Daniel W. Connolly (connolly@hal.com)
Mon, 20 Jun 1994 09:35:11 -0500


Message-Id: <9406201435.AA05858@ulua.hal.com>
To: "Vitaly Motyakov, IHEP, Protvino, Russia" <motyakov@mx.ihep.su>
Cc: www-html@www0.cern.ch
Subject: Re: Different character sets in one HTML document 
In-Reply-To: Your message of "Thu, 16 Jun 1994 15:10:44 GMT."
             <009800B2.5849B14D.25266@mx.ihep.su> 
Date: Mon, 20 Jun 1994 09:35:11 -0500
From: "Daniel W. Connolly" <connolly@hal.com>

In message <009800B2.5849B14D.25266@mx.ihep.su>, "Vitaly Motyakov, IHEP, Protvi
no, Russia" writes:
>        Dear Daniel,
>
>   Several weeks ago I posted a message to cern.www.talk and
>comp.infosystems.www where I asked about the possibility to
>have different character sets in one document.

[Since you already posted to www-talk, I hope you don't mind
my copying www-html on this.]

> I think that
>it is essential for multilingual documents where character 
>sets might be changed even on the same line.

I agree...

>   I browsed through HTML+ specification and your new HTML 2.0
>specification but unfortunately I did not find an answer to
>my question.

The HTML 2.0 spec is simply an effort to specify current practice;
that is, to publish a document that says how HTML works today. Today,
there is no widely deployed working code or consensus on how to
combine multiple character sets into one document. Hence, there we
cannot specify how it works.

The current document has this to say about character sets:

	Character set option (proposed)

	The SGML declaration specifies ISO 8859/1 Latin alphabet No. 1
	as the base character set. The charset parameter is reserved
	for future use. Its intended significance is to override the
	base character set of the SGML declaration. Support of
	character sets other than ISO 8859/1 Latin alphabet No. 1 is
	not a requirement for conformance with this specification.

>   Also, the MIME charset option could be used, but I am not
>sure that character sets could be changed on the same line of
>a document.

The character set specified using the charset="xxx" parameter could
include several graphic character sets, with escape codes to switch
between them. I think there are some mechanisms in place to do
this sort of thing: ISO 2022 comes to mind, but I'm not certain.

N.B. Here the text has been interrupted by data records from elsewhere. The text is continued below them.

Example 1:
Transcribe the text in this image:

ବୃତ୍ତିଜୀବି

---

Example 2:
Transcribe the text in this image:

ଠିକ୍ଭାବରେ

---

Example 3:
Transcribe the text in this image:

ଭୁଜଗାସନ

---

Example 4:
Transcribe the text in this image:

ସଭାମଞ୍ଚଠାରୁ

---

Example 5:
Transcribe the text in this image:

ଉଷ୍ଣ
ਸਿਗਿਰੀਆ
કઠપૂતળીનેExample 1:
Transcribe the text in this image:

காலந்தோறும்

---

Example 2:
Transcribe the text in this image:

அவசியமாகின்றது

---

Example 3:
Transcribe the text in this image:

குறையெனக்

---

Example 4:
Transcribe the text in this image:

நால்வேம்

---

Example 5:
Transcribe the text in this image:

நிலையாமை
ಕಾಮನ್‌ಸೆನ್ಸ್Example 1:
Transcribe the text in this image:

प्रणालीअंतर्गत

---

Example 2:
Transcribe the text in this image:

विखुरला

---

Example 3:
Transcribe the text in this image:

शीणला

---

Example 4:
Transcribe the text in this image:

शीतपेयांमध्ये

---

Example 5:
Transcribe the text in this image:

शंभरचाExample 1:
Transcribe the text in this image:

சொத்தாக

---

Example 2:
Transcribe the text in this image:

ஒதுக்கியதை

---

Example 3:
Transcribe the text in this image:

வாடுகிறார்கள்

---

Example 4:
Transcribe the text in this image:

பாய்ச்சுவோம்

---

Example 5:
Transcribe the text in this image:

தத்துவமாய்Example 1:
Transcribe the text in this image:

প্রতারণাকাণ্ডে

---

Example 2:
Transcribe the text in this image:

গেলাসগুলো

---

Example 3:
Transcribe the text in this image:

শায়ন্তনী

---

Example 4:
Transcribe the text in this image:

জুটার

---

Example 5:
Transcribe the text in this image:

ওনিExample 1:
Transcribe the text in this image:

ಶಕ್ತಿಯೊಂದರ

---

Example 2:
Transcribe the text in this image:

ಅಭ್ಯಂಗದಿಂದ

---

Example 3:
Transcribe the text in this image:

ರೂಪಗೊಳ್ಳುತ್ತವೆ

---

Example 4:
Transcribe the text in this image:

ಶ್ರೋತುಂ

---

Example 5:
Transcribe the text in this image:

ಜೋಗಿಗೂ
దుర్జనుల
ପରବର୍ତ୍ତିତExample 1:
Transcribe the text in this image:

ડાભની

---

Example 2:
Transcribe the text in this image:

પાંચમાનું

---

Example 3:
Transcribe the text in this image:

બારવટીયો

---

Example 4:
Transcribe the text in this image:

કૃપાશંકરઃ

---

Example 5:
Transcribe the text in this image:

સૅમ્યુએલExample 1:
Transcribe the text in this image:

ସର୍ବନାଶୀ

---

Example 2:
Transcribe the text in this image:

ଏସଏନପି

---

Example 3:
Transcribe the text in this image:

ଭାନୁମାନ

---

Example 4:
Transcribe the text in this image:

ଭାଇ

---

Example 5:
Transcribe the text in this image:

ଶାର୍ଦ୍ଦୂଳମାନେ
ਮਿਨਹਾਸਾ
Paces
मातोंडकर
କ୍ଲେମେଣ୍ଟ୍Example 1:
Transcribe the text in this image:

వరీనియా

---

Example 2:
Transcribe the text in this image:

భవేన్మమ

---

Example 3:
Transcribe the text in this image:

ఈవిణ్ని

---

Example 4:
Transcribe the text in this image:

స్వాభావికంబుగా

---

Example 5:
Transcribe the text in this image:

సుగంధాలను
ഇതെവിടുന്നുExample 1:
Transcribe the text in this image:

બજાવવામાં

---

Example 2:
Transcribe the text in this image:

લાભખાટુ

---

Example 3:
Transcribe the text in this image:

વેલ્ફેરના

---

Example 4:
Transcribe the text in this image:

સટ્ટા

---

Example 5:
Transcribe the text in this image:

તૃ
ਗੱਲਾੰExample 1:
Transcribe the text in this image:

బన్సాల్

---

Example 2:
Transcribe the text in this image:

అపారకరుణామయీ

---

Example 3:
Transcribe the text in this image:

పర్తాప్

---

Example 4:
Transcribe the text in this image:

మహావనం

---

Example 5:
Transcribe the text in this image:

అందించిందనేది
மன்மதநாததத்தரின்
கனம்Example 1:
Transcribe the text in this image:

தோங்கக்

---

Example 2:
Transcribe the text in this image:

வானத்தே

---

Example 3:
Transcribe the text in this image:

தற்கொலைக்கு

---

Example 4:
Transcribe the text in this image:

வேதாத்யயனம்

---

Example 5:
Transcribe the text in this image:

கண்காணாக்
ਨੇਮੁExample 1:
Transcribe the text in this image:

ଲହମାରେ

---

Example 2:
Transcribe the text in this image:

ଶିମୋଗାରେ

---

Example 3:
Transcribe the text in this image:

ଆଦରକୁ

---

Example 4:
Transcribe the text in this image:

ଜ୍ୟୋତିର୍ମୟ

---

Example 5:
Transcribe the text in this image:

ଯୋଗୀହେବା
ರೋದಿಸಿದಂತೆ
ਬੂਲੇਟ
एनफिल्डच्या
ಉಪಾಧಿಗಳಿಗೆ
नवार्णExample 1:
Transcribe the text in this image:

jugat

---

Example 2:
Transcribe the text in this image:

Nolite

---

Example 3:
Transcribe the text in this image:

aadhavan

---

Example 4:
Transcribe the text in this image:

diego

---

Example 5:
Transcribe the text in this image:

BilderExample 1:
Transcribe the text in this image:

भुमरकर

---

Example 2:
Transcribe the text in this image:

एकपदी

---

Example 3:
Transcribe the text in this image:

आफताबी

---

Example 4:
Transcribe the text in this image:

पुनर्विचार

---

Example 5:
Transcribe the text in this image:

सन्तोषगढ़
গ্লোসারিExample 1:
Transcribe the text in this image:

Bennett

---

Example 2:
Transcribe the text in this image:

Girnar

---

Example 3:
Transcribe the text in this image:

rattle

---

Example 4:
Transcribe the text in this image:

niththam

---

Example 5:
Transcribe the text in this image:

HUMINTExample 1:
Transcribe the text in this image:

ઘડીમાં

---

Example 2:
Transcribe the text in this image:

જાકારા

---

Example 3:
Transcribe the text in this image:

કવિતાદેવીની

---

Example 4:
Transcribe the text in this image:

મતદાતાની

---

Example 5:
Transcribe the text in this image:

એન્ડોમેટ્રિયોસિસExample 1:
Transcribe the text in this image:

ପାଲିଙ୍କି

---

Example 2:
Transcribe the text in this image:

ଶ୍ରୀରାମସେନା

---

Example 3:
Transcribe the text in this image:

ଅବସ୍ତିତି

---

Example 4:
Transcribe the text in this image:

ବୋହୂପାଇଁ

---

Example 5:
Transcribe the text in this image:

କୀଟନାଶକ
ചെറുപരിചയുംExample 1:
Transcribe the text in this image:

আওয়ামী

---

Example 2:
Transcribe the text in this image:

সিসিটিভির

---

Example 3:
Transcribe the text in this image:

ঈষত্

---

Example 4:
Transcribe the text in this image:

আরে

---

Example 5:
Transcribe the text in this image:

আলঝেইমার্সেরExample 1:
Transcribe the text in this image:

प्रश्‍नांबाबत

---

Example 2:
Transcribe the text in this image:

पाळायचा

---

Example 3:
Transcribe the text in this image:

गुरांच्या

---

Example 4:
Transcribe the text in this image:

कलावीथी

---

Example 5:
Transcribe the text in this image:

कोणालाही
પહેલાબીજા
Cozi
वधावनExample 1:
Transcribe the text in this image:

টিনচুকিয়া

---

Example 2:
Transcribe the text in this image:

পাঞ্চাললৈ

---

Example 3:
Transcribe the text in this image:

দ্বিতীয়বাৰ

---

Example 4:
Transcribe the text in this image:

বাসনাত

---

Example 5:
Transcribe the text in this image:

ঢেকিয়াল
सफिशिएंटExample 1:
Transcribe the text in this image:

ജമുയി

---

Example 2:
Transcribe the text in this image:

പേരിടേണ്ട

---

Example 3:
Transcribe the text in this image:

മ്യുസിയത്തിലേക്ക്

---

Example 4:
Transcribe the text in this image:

There has been some work on this subject in various parts of the IETF.
>From an internet draft index
(ftp://ds.internic.net/internet-drafts/1id-index.txt), I see...

  "Characters and character sets for various languages",02/02/1994, 
  <draft-alvestrand-lang-char-01.txt>                                      

I'm not sure this particular draft is relevant, but I think you would
find it useful to browse the internet drafts and RFCs to see what work
in this area has been done there. This discussion (how to combine
character sets in a document) comes up on the USENET newsgroup
comp.mail.mime periodically as well.

>   May be, it would be useful to introduce new CHARSET tag or
>attribute to HTML. What is your opinion?

I've seen proposals for CHARSET and LANG attributes in HTML. I don't
like the idea of a CHARSET attribute, as it may lead folks to believe
that they can use multibyte character sets or switch graphic character
sets in a document whose SGML declaration has no provision for doing
that. This could open up bad interactions with the parser. Consider,
for example:

	[ESC]<abc

If an SGML parser knows that ESC is an escape character (i.e. if the
SGML declaration for the document includes a character set with such
escape sequences), then it knows that the '<' that follows is part of
the escape sequence. Otherwise, it will see "<abc" and treat it as
markup.

With a CHARSET attribute, folks might get the impression that they can
introduce new charcter encodings with an attribute, when in fact, this
will not change the parser's idea of the character encoding.

I like the idea of a LANG attribute, which specifies a NOTATION for an
element. It doesn't change the character set, but it may change the
interpretation and/or display of those characters. In other words, it
has no interactions with the parser -- only the rendering application.

Dan